Islam juga membangun sistem pencegahan, bukan hanya reaksi. Mulai dari kewajiban menundukkan pandangan, menutup aurat secara sempurna, memisahkan ruang laki-laki dan perempuan dalam interaksi publik yang tak perlu, serta larangan khalwat (berdua-duaan tanpa mahram). Ini bukan bentuk pengekangan, tapi perlindungan.

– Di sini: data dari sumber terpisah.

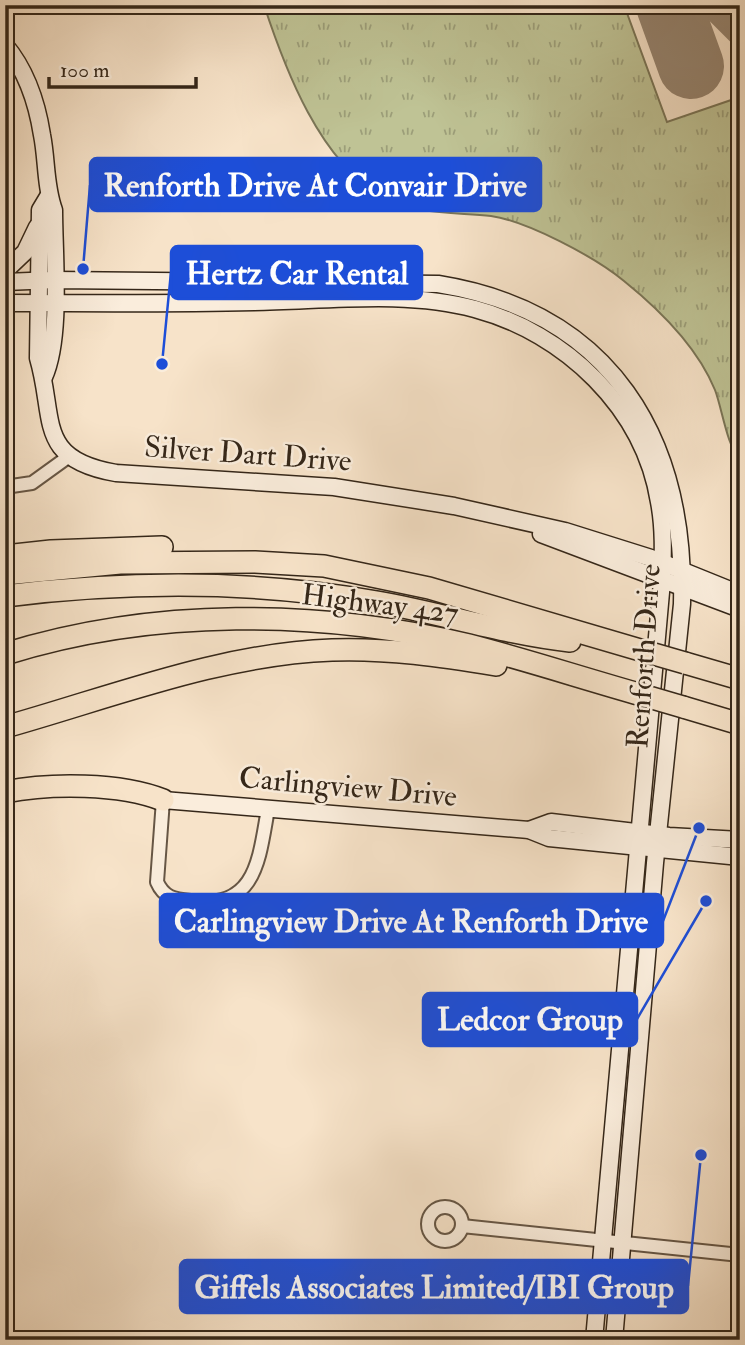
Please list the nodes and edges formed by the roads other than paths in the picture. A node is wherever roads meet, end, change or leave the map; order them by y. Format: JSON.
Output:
{"nodes":[{"id":1,"x":5,"y":45,"type":"edge"},
{"id":2,"x":49,"y":195,"type":"junction"},
{"id":3,"x":40,"y":222,"type":"junction"},
{"id":4,"x":5,"y":271,"type":"edge"},
{"id":5,"x":46,"y":280,"type":"junction"},
{"id":6,"x":5,"y":282,"type":"edge"},
{"id":7,"x":5,"y":303,"type":"edge"},
{"id":8,"x":46,"y":304,"type":"junction"},
{"id":9,"x":68,"y":457,"type":"junction"},
{"id":10,"x":5,"y":486,"type":"edge"},
{"id":11,"x":497,"y":516,"type":"junction"},
{"id":12,"x":5,"y":556,"type":"edge"},
{"id":13,"x":663,"y":563,"type":"junction"},
{"id":14,"x":324,"y":566,"type":"junction"},
{"id":15,"x":5,"y":573,"type":"edge"},
{"id":16,"x":662,"y":581,"type":"junction"},
{"id":17,"x":683,"y":581,"type":"junction"},
{"id":18,"x":740,"y":594,"type":"edge"},
{"id":19,"x":5,"y":596,"type":"edge"},
{"id":20,"x":740,"y":609,"type":"edge"},
{"id":21,"x":641,"y":650,"type":"junction"},
{"id":22,"x":5,"y":653,"type":"edge"},
{"id":23,"x":740,"y":679,"type":"edge"},
{"id":24,"x":605,"y":685,"type":"junction"},
{"id":25,"x":740,"y":724,"type":"edge"},
{"id":26,"x":5,"y":727,"type":"edge"},
{"id":27,"x":5,"y":792,"type":"edge"},
{"id":28,"x":163,"y":800,"type":"junction"},
{"id":29,"x":5,"y":806,"type":"edge"},
{"id":30,"x":268,"y":809,"type":"junction"},
{"id":31,"x":649,"y":841,"type":"junction"},
{"id":32,"x":740,"y":841,"type":"edge"},
{"id":33,"x":740,"y":857,"type":"edge"},
{"id":34,"x":462,"y":1226,"type":"dead end"},
{"id":35,"x":603,"y":1240,"type":"junction"},
{"id":36,"x":621,"y":1242,"type":"junction"},
{"id":37,"x":740,"y":1255,"type":"edge"},
{"id":38,"x":594,"y":1340,"type":"edge"},
{"id":39,"x":614,"y":1340,"type":"edge"}],
"edges":[{"from":1,"to":2,"type":"main road"},
{"from":2,"to":3,"type":"main road"},
{"from":2,"to":5,"type":"main road"},
{"from":3,"to":4,"type":"main road"},
{"from":3,"to":5,"type":"main road"},
{"from":5,"to":6,"type":"main road","name":"Renforth Drive"},
{"from":5,"to":8,"type":"main road"},
{"from":5,"to":17,"type":"main road","name":"Renforth Drive"},
{"from":7,"to":8,"type":"main road","name":"Renforth Drive"},
{"from":8,"to":9,"type":"main road"},
{"from":8,"to":13,"type":"main road","name":"Renforth Drive"},
{"from":9,"to":10,"type":"street"},
{"from":9,"to":11,"type":"main road","name":"Silver Dart Drive"},
{"from":11,"to":13,"type":"main road","name":"Silver Dart Drive"},
{"from":11,"to":16,"type":"main road","name":"Silver Dart Drive"},
{"from":12,"to":14,"type":"highway"},
{"from":13,"to":16,"type":"main road","name":"Renforth Drive"},
{"from":13,"to":17,"type":"main road","name":"Silver Dart Drive"},
{"from":14,"to":15,"type":"highway","name":"Highway 427"},
{"from":14,"to":21,"type":"highway","name":"Highway 427"},
{"from":16,"to":17,"type":"main road","name":"Silver Dart Drive"},
{"from":16,"to":31,"type":"main road","name":"Renforth Drive"},
{"from":17,"to":18,"type":"main road","name":"Silver Dart Drive"},
{"from":17,"to":20,"type":"main road","name":"Silver Dart Drive"},
{"from":17,"to":31,"type":"main road","name":"Renforth Drive"},
{"from":19,"to":21,"type":"highway"},
{"from":21,"to":23,"type":"highway","name":"Highway 427","bridge":true},
{"from":22,"to":24,"type":"highway","name":"Highway 427"},
{"from":24,"to":25,"type":"highway","name":"Highway 427","bridge":true},
{"from":24,"to":26,"type":"highway"},
{"from":27,"to":28,"type":"highway"},
{"from":28,"to":29,"type":"highway"},
{"from":28,"to":30,"type":"main road","name":"Carlingview Drive"},
{"from":28,"to":30,"type":"street"},
{"from":30,"to":31,"type":"main road","name":"Carlingview Drive"},
{"from":31,"to":32,"type":"main road","name":"Carlingview Drive"},
{"from":31,"to":33,"type":"main road","name":"Carlingview Drive"},
{"from":31,"to":35,"type":"main road"},
{"from":31,"to":36,"type":"main road"},
{"from":34,"to":35,"type":"street"},
{"from":35,"to":36,"type":"street"},
{"from":35,"to":38,"type":"main road"},
{"from":36,"to":37,"type":"street"},
{"from":36,"to":39,"type":"main road"}]}
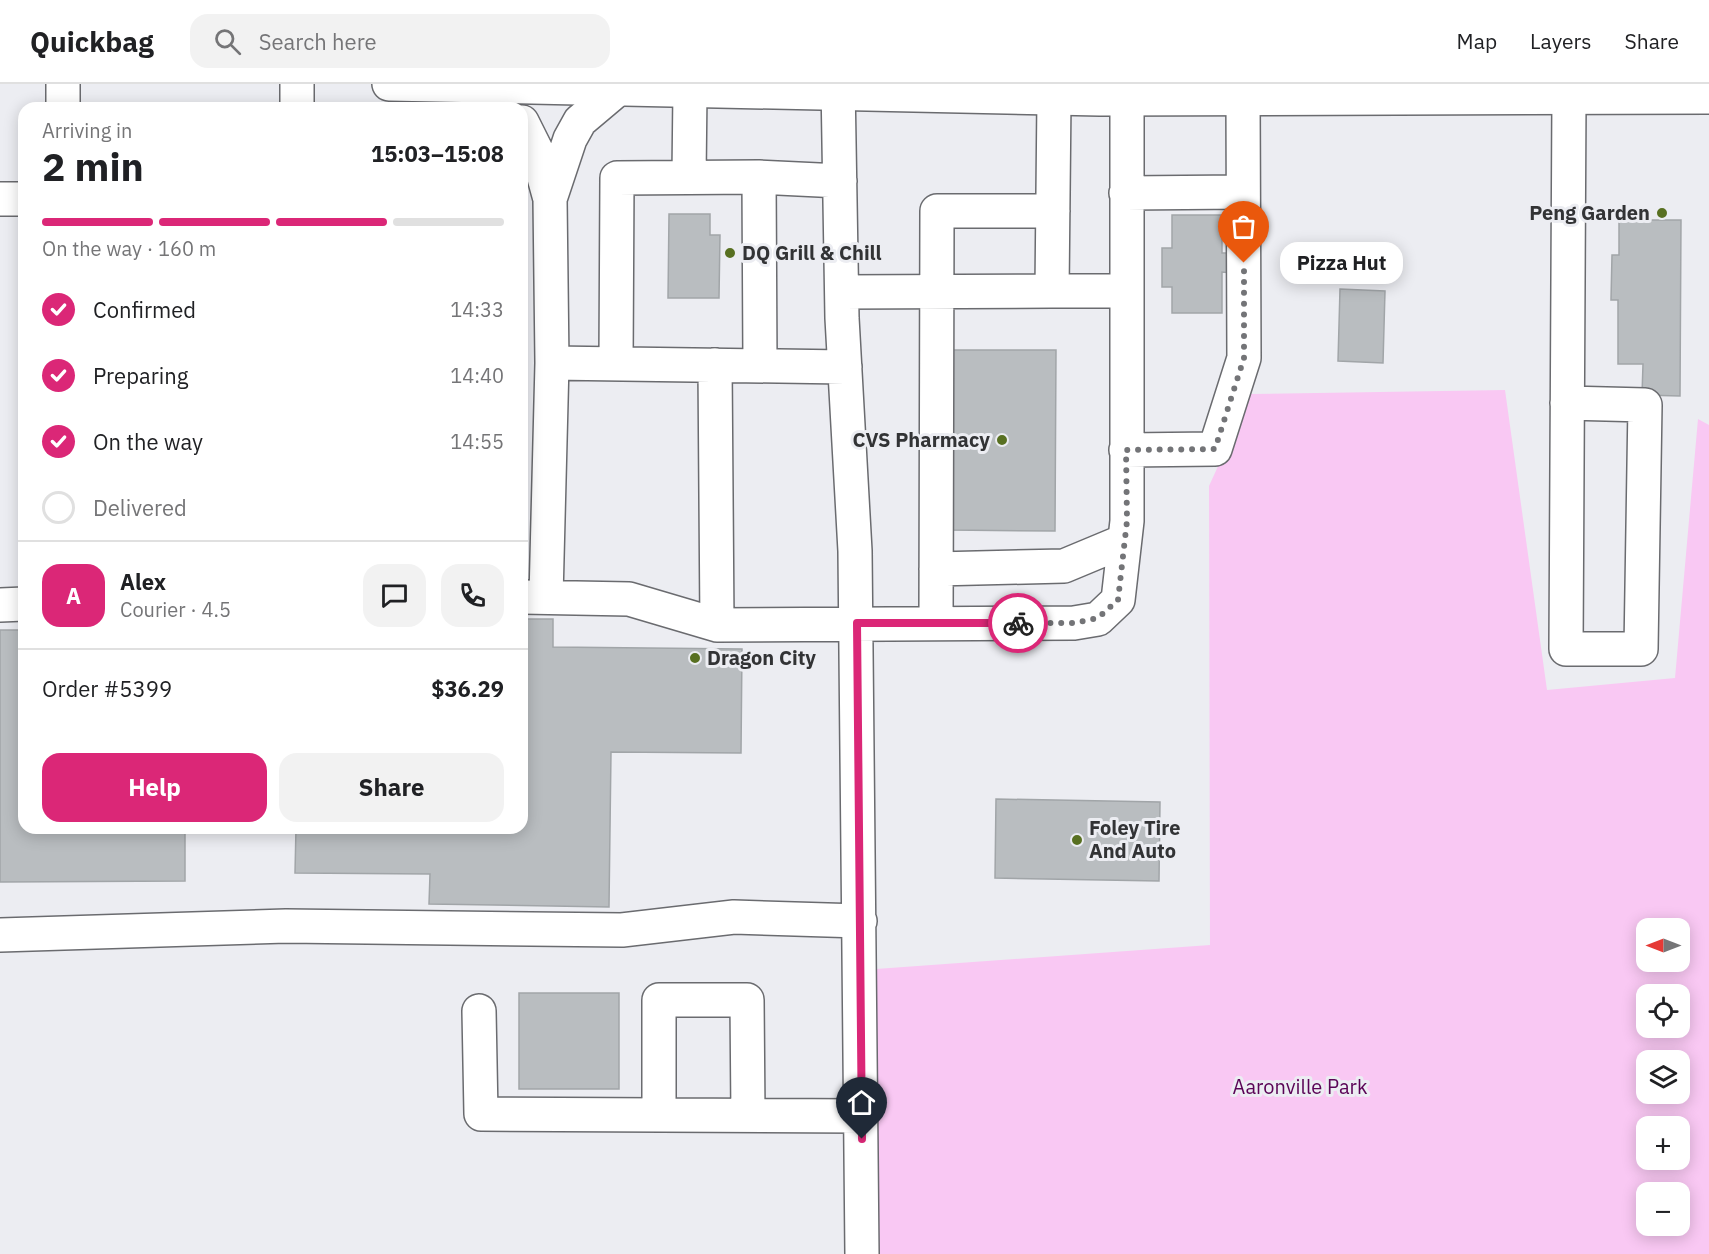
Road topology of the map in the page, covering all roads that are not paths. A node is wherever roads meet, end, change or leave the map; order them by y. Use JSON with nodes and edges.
{"nodes":[{"id":1,"x":63,"y":84,"type":"edge"},
{"id":2,"x":297,"y":84,"type":"edge"},
{"id":3,"x":389,"y":84,"type":"edge"},
{"id":4,"x":440,"y":85,"type":"edge"},
{"id":5,"x":481,"y":86,"type":"junction"},
{"id":6,"x":618,"y":89,"type":"junction"},
{"id":7,"x":838,"y":89,"type":"edge"},
{"id":8,"x":1607,"y":90,"type":"edge"},
{"id":9,"x":690,"y":91,"type":"junction"},
{"id":10,"x":1306,"y":91,"type":"edge"},
{"id":11,"x":1477,"y":91,"type":"edge"},
{"id":12,"x":1143,"y":93,"type":"edge"},
{"id":13,"x":1243,"y":97,"type":"junction"},
{"id":14,"x":1569,"y":97,"type":"junction"},
{"id":15,"x":1709,"y":97,"type":"edge"},
{"id":16,"x":1054,"y":98,"type":"junction"},
{"id":17,"x":63,"y":102,"type":"edge"},
{"id":18,"x":297,"y":102,"type":"edge"},
{"id":19,"x":499,"y":102,"type":"edge"},
{"id":20,"x":528,"y":134,"type":"edge"},
{"id":21,"x":689,"y":176,"type":"junction"},
{"id":22,"x":759,"y":177,"type":"junction"},
{"id":23,"x":840,"y":182,"type":"junction"},
{"id":24,"x":1243,"y":192,"type":"junction"},
{"id":25,"x":1126,"y":193,"type":"junction"},
{"id":26,"x":0,"y":199,"type":"edge"},
{"id":27,"x":536,"y":199,"type":"edge"},
{"id":28,"x":18,"y":200,"type":"edge"},
{"id":29,"x":1053,"y":211,"type":"junction"},
{"id":30,"x":937,"y":291,"type":"junction"},
{"id":31,"x":1052,"y":291,"type":"junction"},
{"id":32,"x":1125,"y":291,"type":"junction"},
{"id":33,"x":842,"y":292,"type":"junction"},
{"id":34,"x":552,"y":363,"type":"junction"},
{"id":35,"x":616,"y":363,"type":"junction"},
{"id":36,"x":715,"y":365,"type":"junction"},
{"id":37,"x":760,"y":365,"type":"junction"},
{"id":38,"x":845,"y":367,"type":"junction"},
{"id":39,"x":1567,"y":403,"type":"junction"},
{"id":40,"x":1126,"y":450,"type":"junction"},
{"id":41,"x":1124,"y":541,"type":"junction"},
{"id":42,"x":936,"y":569,"type":"junction"},
{"id":43,"x":534,"y":597,"type":"edge"},
{"id":44,"x":0,"y":604,"type":"edge"},
{"id":45,"x":18,"y":604,"type":"edge"},
{"id":46,"x":857,"y":623,"type":"junction"},
{"id":47,"x":936,"y":623,"type":"junction"},
{"id":48,"x":717,"y":625,"type":"junction"},
{"id":49,"x":860,"y":921,"type":"junction"},
{"id":50,"x":0,"y":935,"type":"edge"},
{"id":51,"x":479,"y":1011,"type":"dead end"},
{"id":52,"x":659,"y":1115,"type":"junction"},
{"id":53,"x":748,"y":1115,"type":"junction"},
{"id":54,"x":861,"y":1116,"type":"junction"},
{"id":55,"x":862,"y":1254,"type":"edge"}],
"edges":[{"from":1,"to":17,"type":"main road"},
{"from":2,"to":18,"type":"main road"},
{"from":3,"to":4,"type":"main road"},
{"from":4,"to":5,"type":"main road"},
{"from":5,"to":6,"type":"main road"},
{"from":5,"to":19,"type":"main road"},
{"from":6,"to":9,"type":"main road"},
{"from":6,"to":27,"type":"main road"},
{"from":7,"to":9,"type":"main road"},
{"from":7,"to":16,"type":"main road"},
{"from":7,"to":23,"type":"main road"},
{"from":8,"to":14,"type":"main road"},
{"from":8,"to":15,"type":"main road"},
{"from":9,"to":21,"type":"main road"},
{"from":10,"to":11,"type":"main road"},
{"from":10,"to":13,"type":"main road"},
{"from":11,"to":14,"type":"main road"},
{"from":12,"to":13,"type":"main road"},
{"from":12,"to":16,"type":"main road"},
{"from":12,"to":25,"type":"main road"},
{"from":13,"to":24,"type":"main road"},
{"from":14,"to":39,"type":"main road"},
{"from":16,"to":29,"type":"main road"},
{"from":20,"to":27,"type":"main road"},
{"from":21,"to":22,"type":"main road"},
{"from":21,"to":35,"type":"main road"},
{"from":22,"to":23,"type":"main road"},
{"from":22,"to":37,"type":"main road"},
{"from":23,"to":33,"type":"main road"},
{"from":24,"to":25,"type":"main road"},
{"from":24,"to":40,"type":"main road"},
{"from":25,"to":32,"type":"main road"},
{"from":26,"to":28,"type":"main road"},
{"from":27,"to":34,"type":"main road"},
{"from":29,"to":30,"type":"main road"},
{"from":29,"to":31,"type":"main road"},
{"from":30,"to":31,"type":"main road"},
{"from":30,"to":33,"type":"main road"},
{"from":30,"to":42,"type":"main road"},
{"from":31,"to":32,"type":"main road"},
{"from":32,"to":40,"type":"main road"},
{"from":33,"to":38,"type":"main road"},
{"from":34,"to":35,"type":"main road"},
{"from":34,"to":43,"type":"main road"},
{"from":35,"to":36,"type":"main road"},
{"from":36,"to":37,"type":"main road"},
{"from":36,"to":48,"type":"main road"},
{"from":37,"to":38,"type":"main road"},
{"from":38,"to":46,"type":"main road"},
{"from":39,"to":39,"type":"main road"},
{"from":40,"to":41,"type":"main road"},
{"from":41,"to":42,"type":"main road"},
{"from":41,"to":47,"type":"main road"},
{"from":42,"to":47,"type":"main road"},
{"from":43,"to":48,"type":"main road"},
{"from":44,"to":45,"type":"main road"},
{"from":46,"to":47,"type":"main road"},
{"from":46,"to":48,"type":"main road"},
{"from":46,"to":49,"type":"main road"},
{"from":49,"to":50,"type":"main road"},
{"from":49,"to":54,"type":"main road"},
{"from":51,"to":52,"type":"main road"},
{"from":52,"to":53,"type":"main road"},
{"from":52,"to":53,"type":"main road"},
{"from":53,"to":54,"type":"main road"},
{"from":54,"to":55,"type":"main road"}]}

Yang lebih penting: Islam melahirkan pemimpin yang takut kepada Allah, bukan pemimpin yang doyan kuasa dan nafsu. Dalam sistem Islam, seorang khalifah bisa dihukum jika zalim, dan tidak ada kebal hukum bagi siapa pun, apalagi pelaku kejahatan seksual.

Kita tidak sedang krisis hukum semata. Kita sedang krisis sistem dan nilai. Ketika para pemangsa dibiarkan menjelma pelindung, dan korban dipaksa diam, maka yang kita butuhkan bukan reformasi tambal sulam, tapi perubahan total kembali kepada aturan yang benar-benar menjaga kehormatan manusia.

Saatnya akhiri mimpi buruk ini. Jangan serahkan nasib generasi pada sistem yang membiarkan pemangsa berdasi memangsa dengan legal. Islam datang bukan hanya untuk mengutuk kegelapan, tapi menyalakan cahaya peradaban yang bermartabat.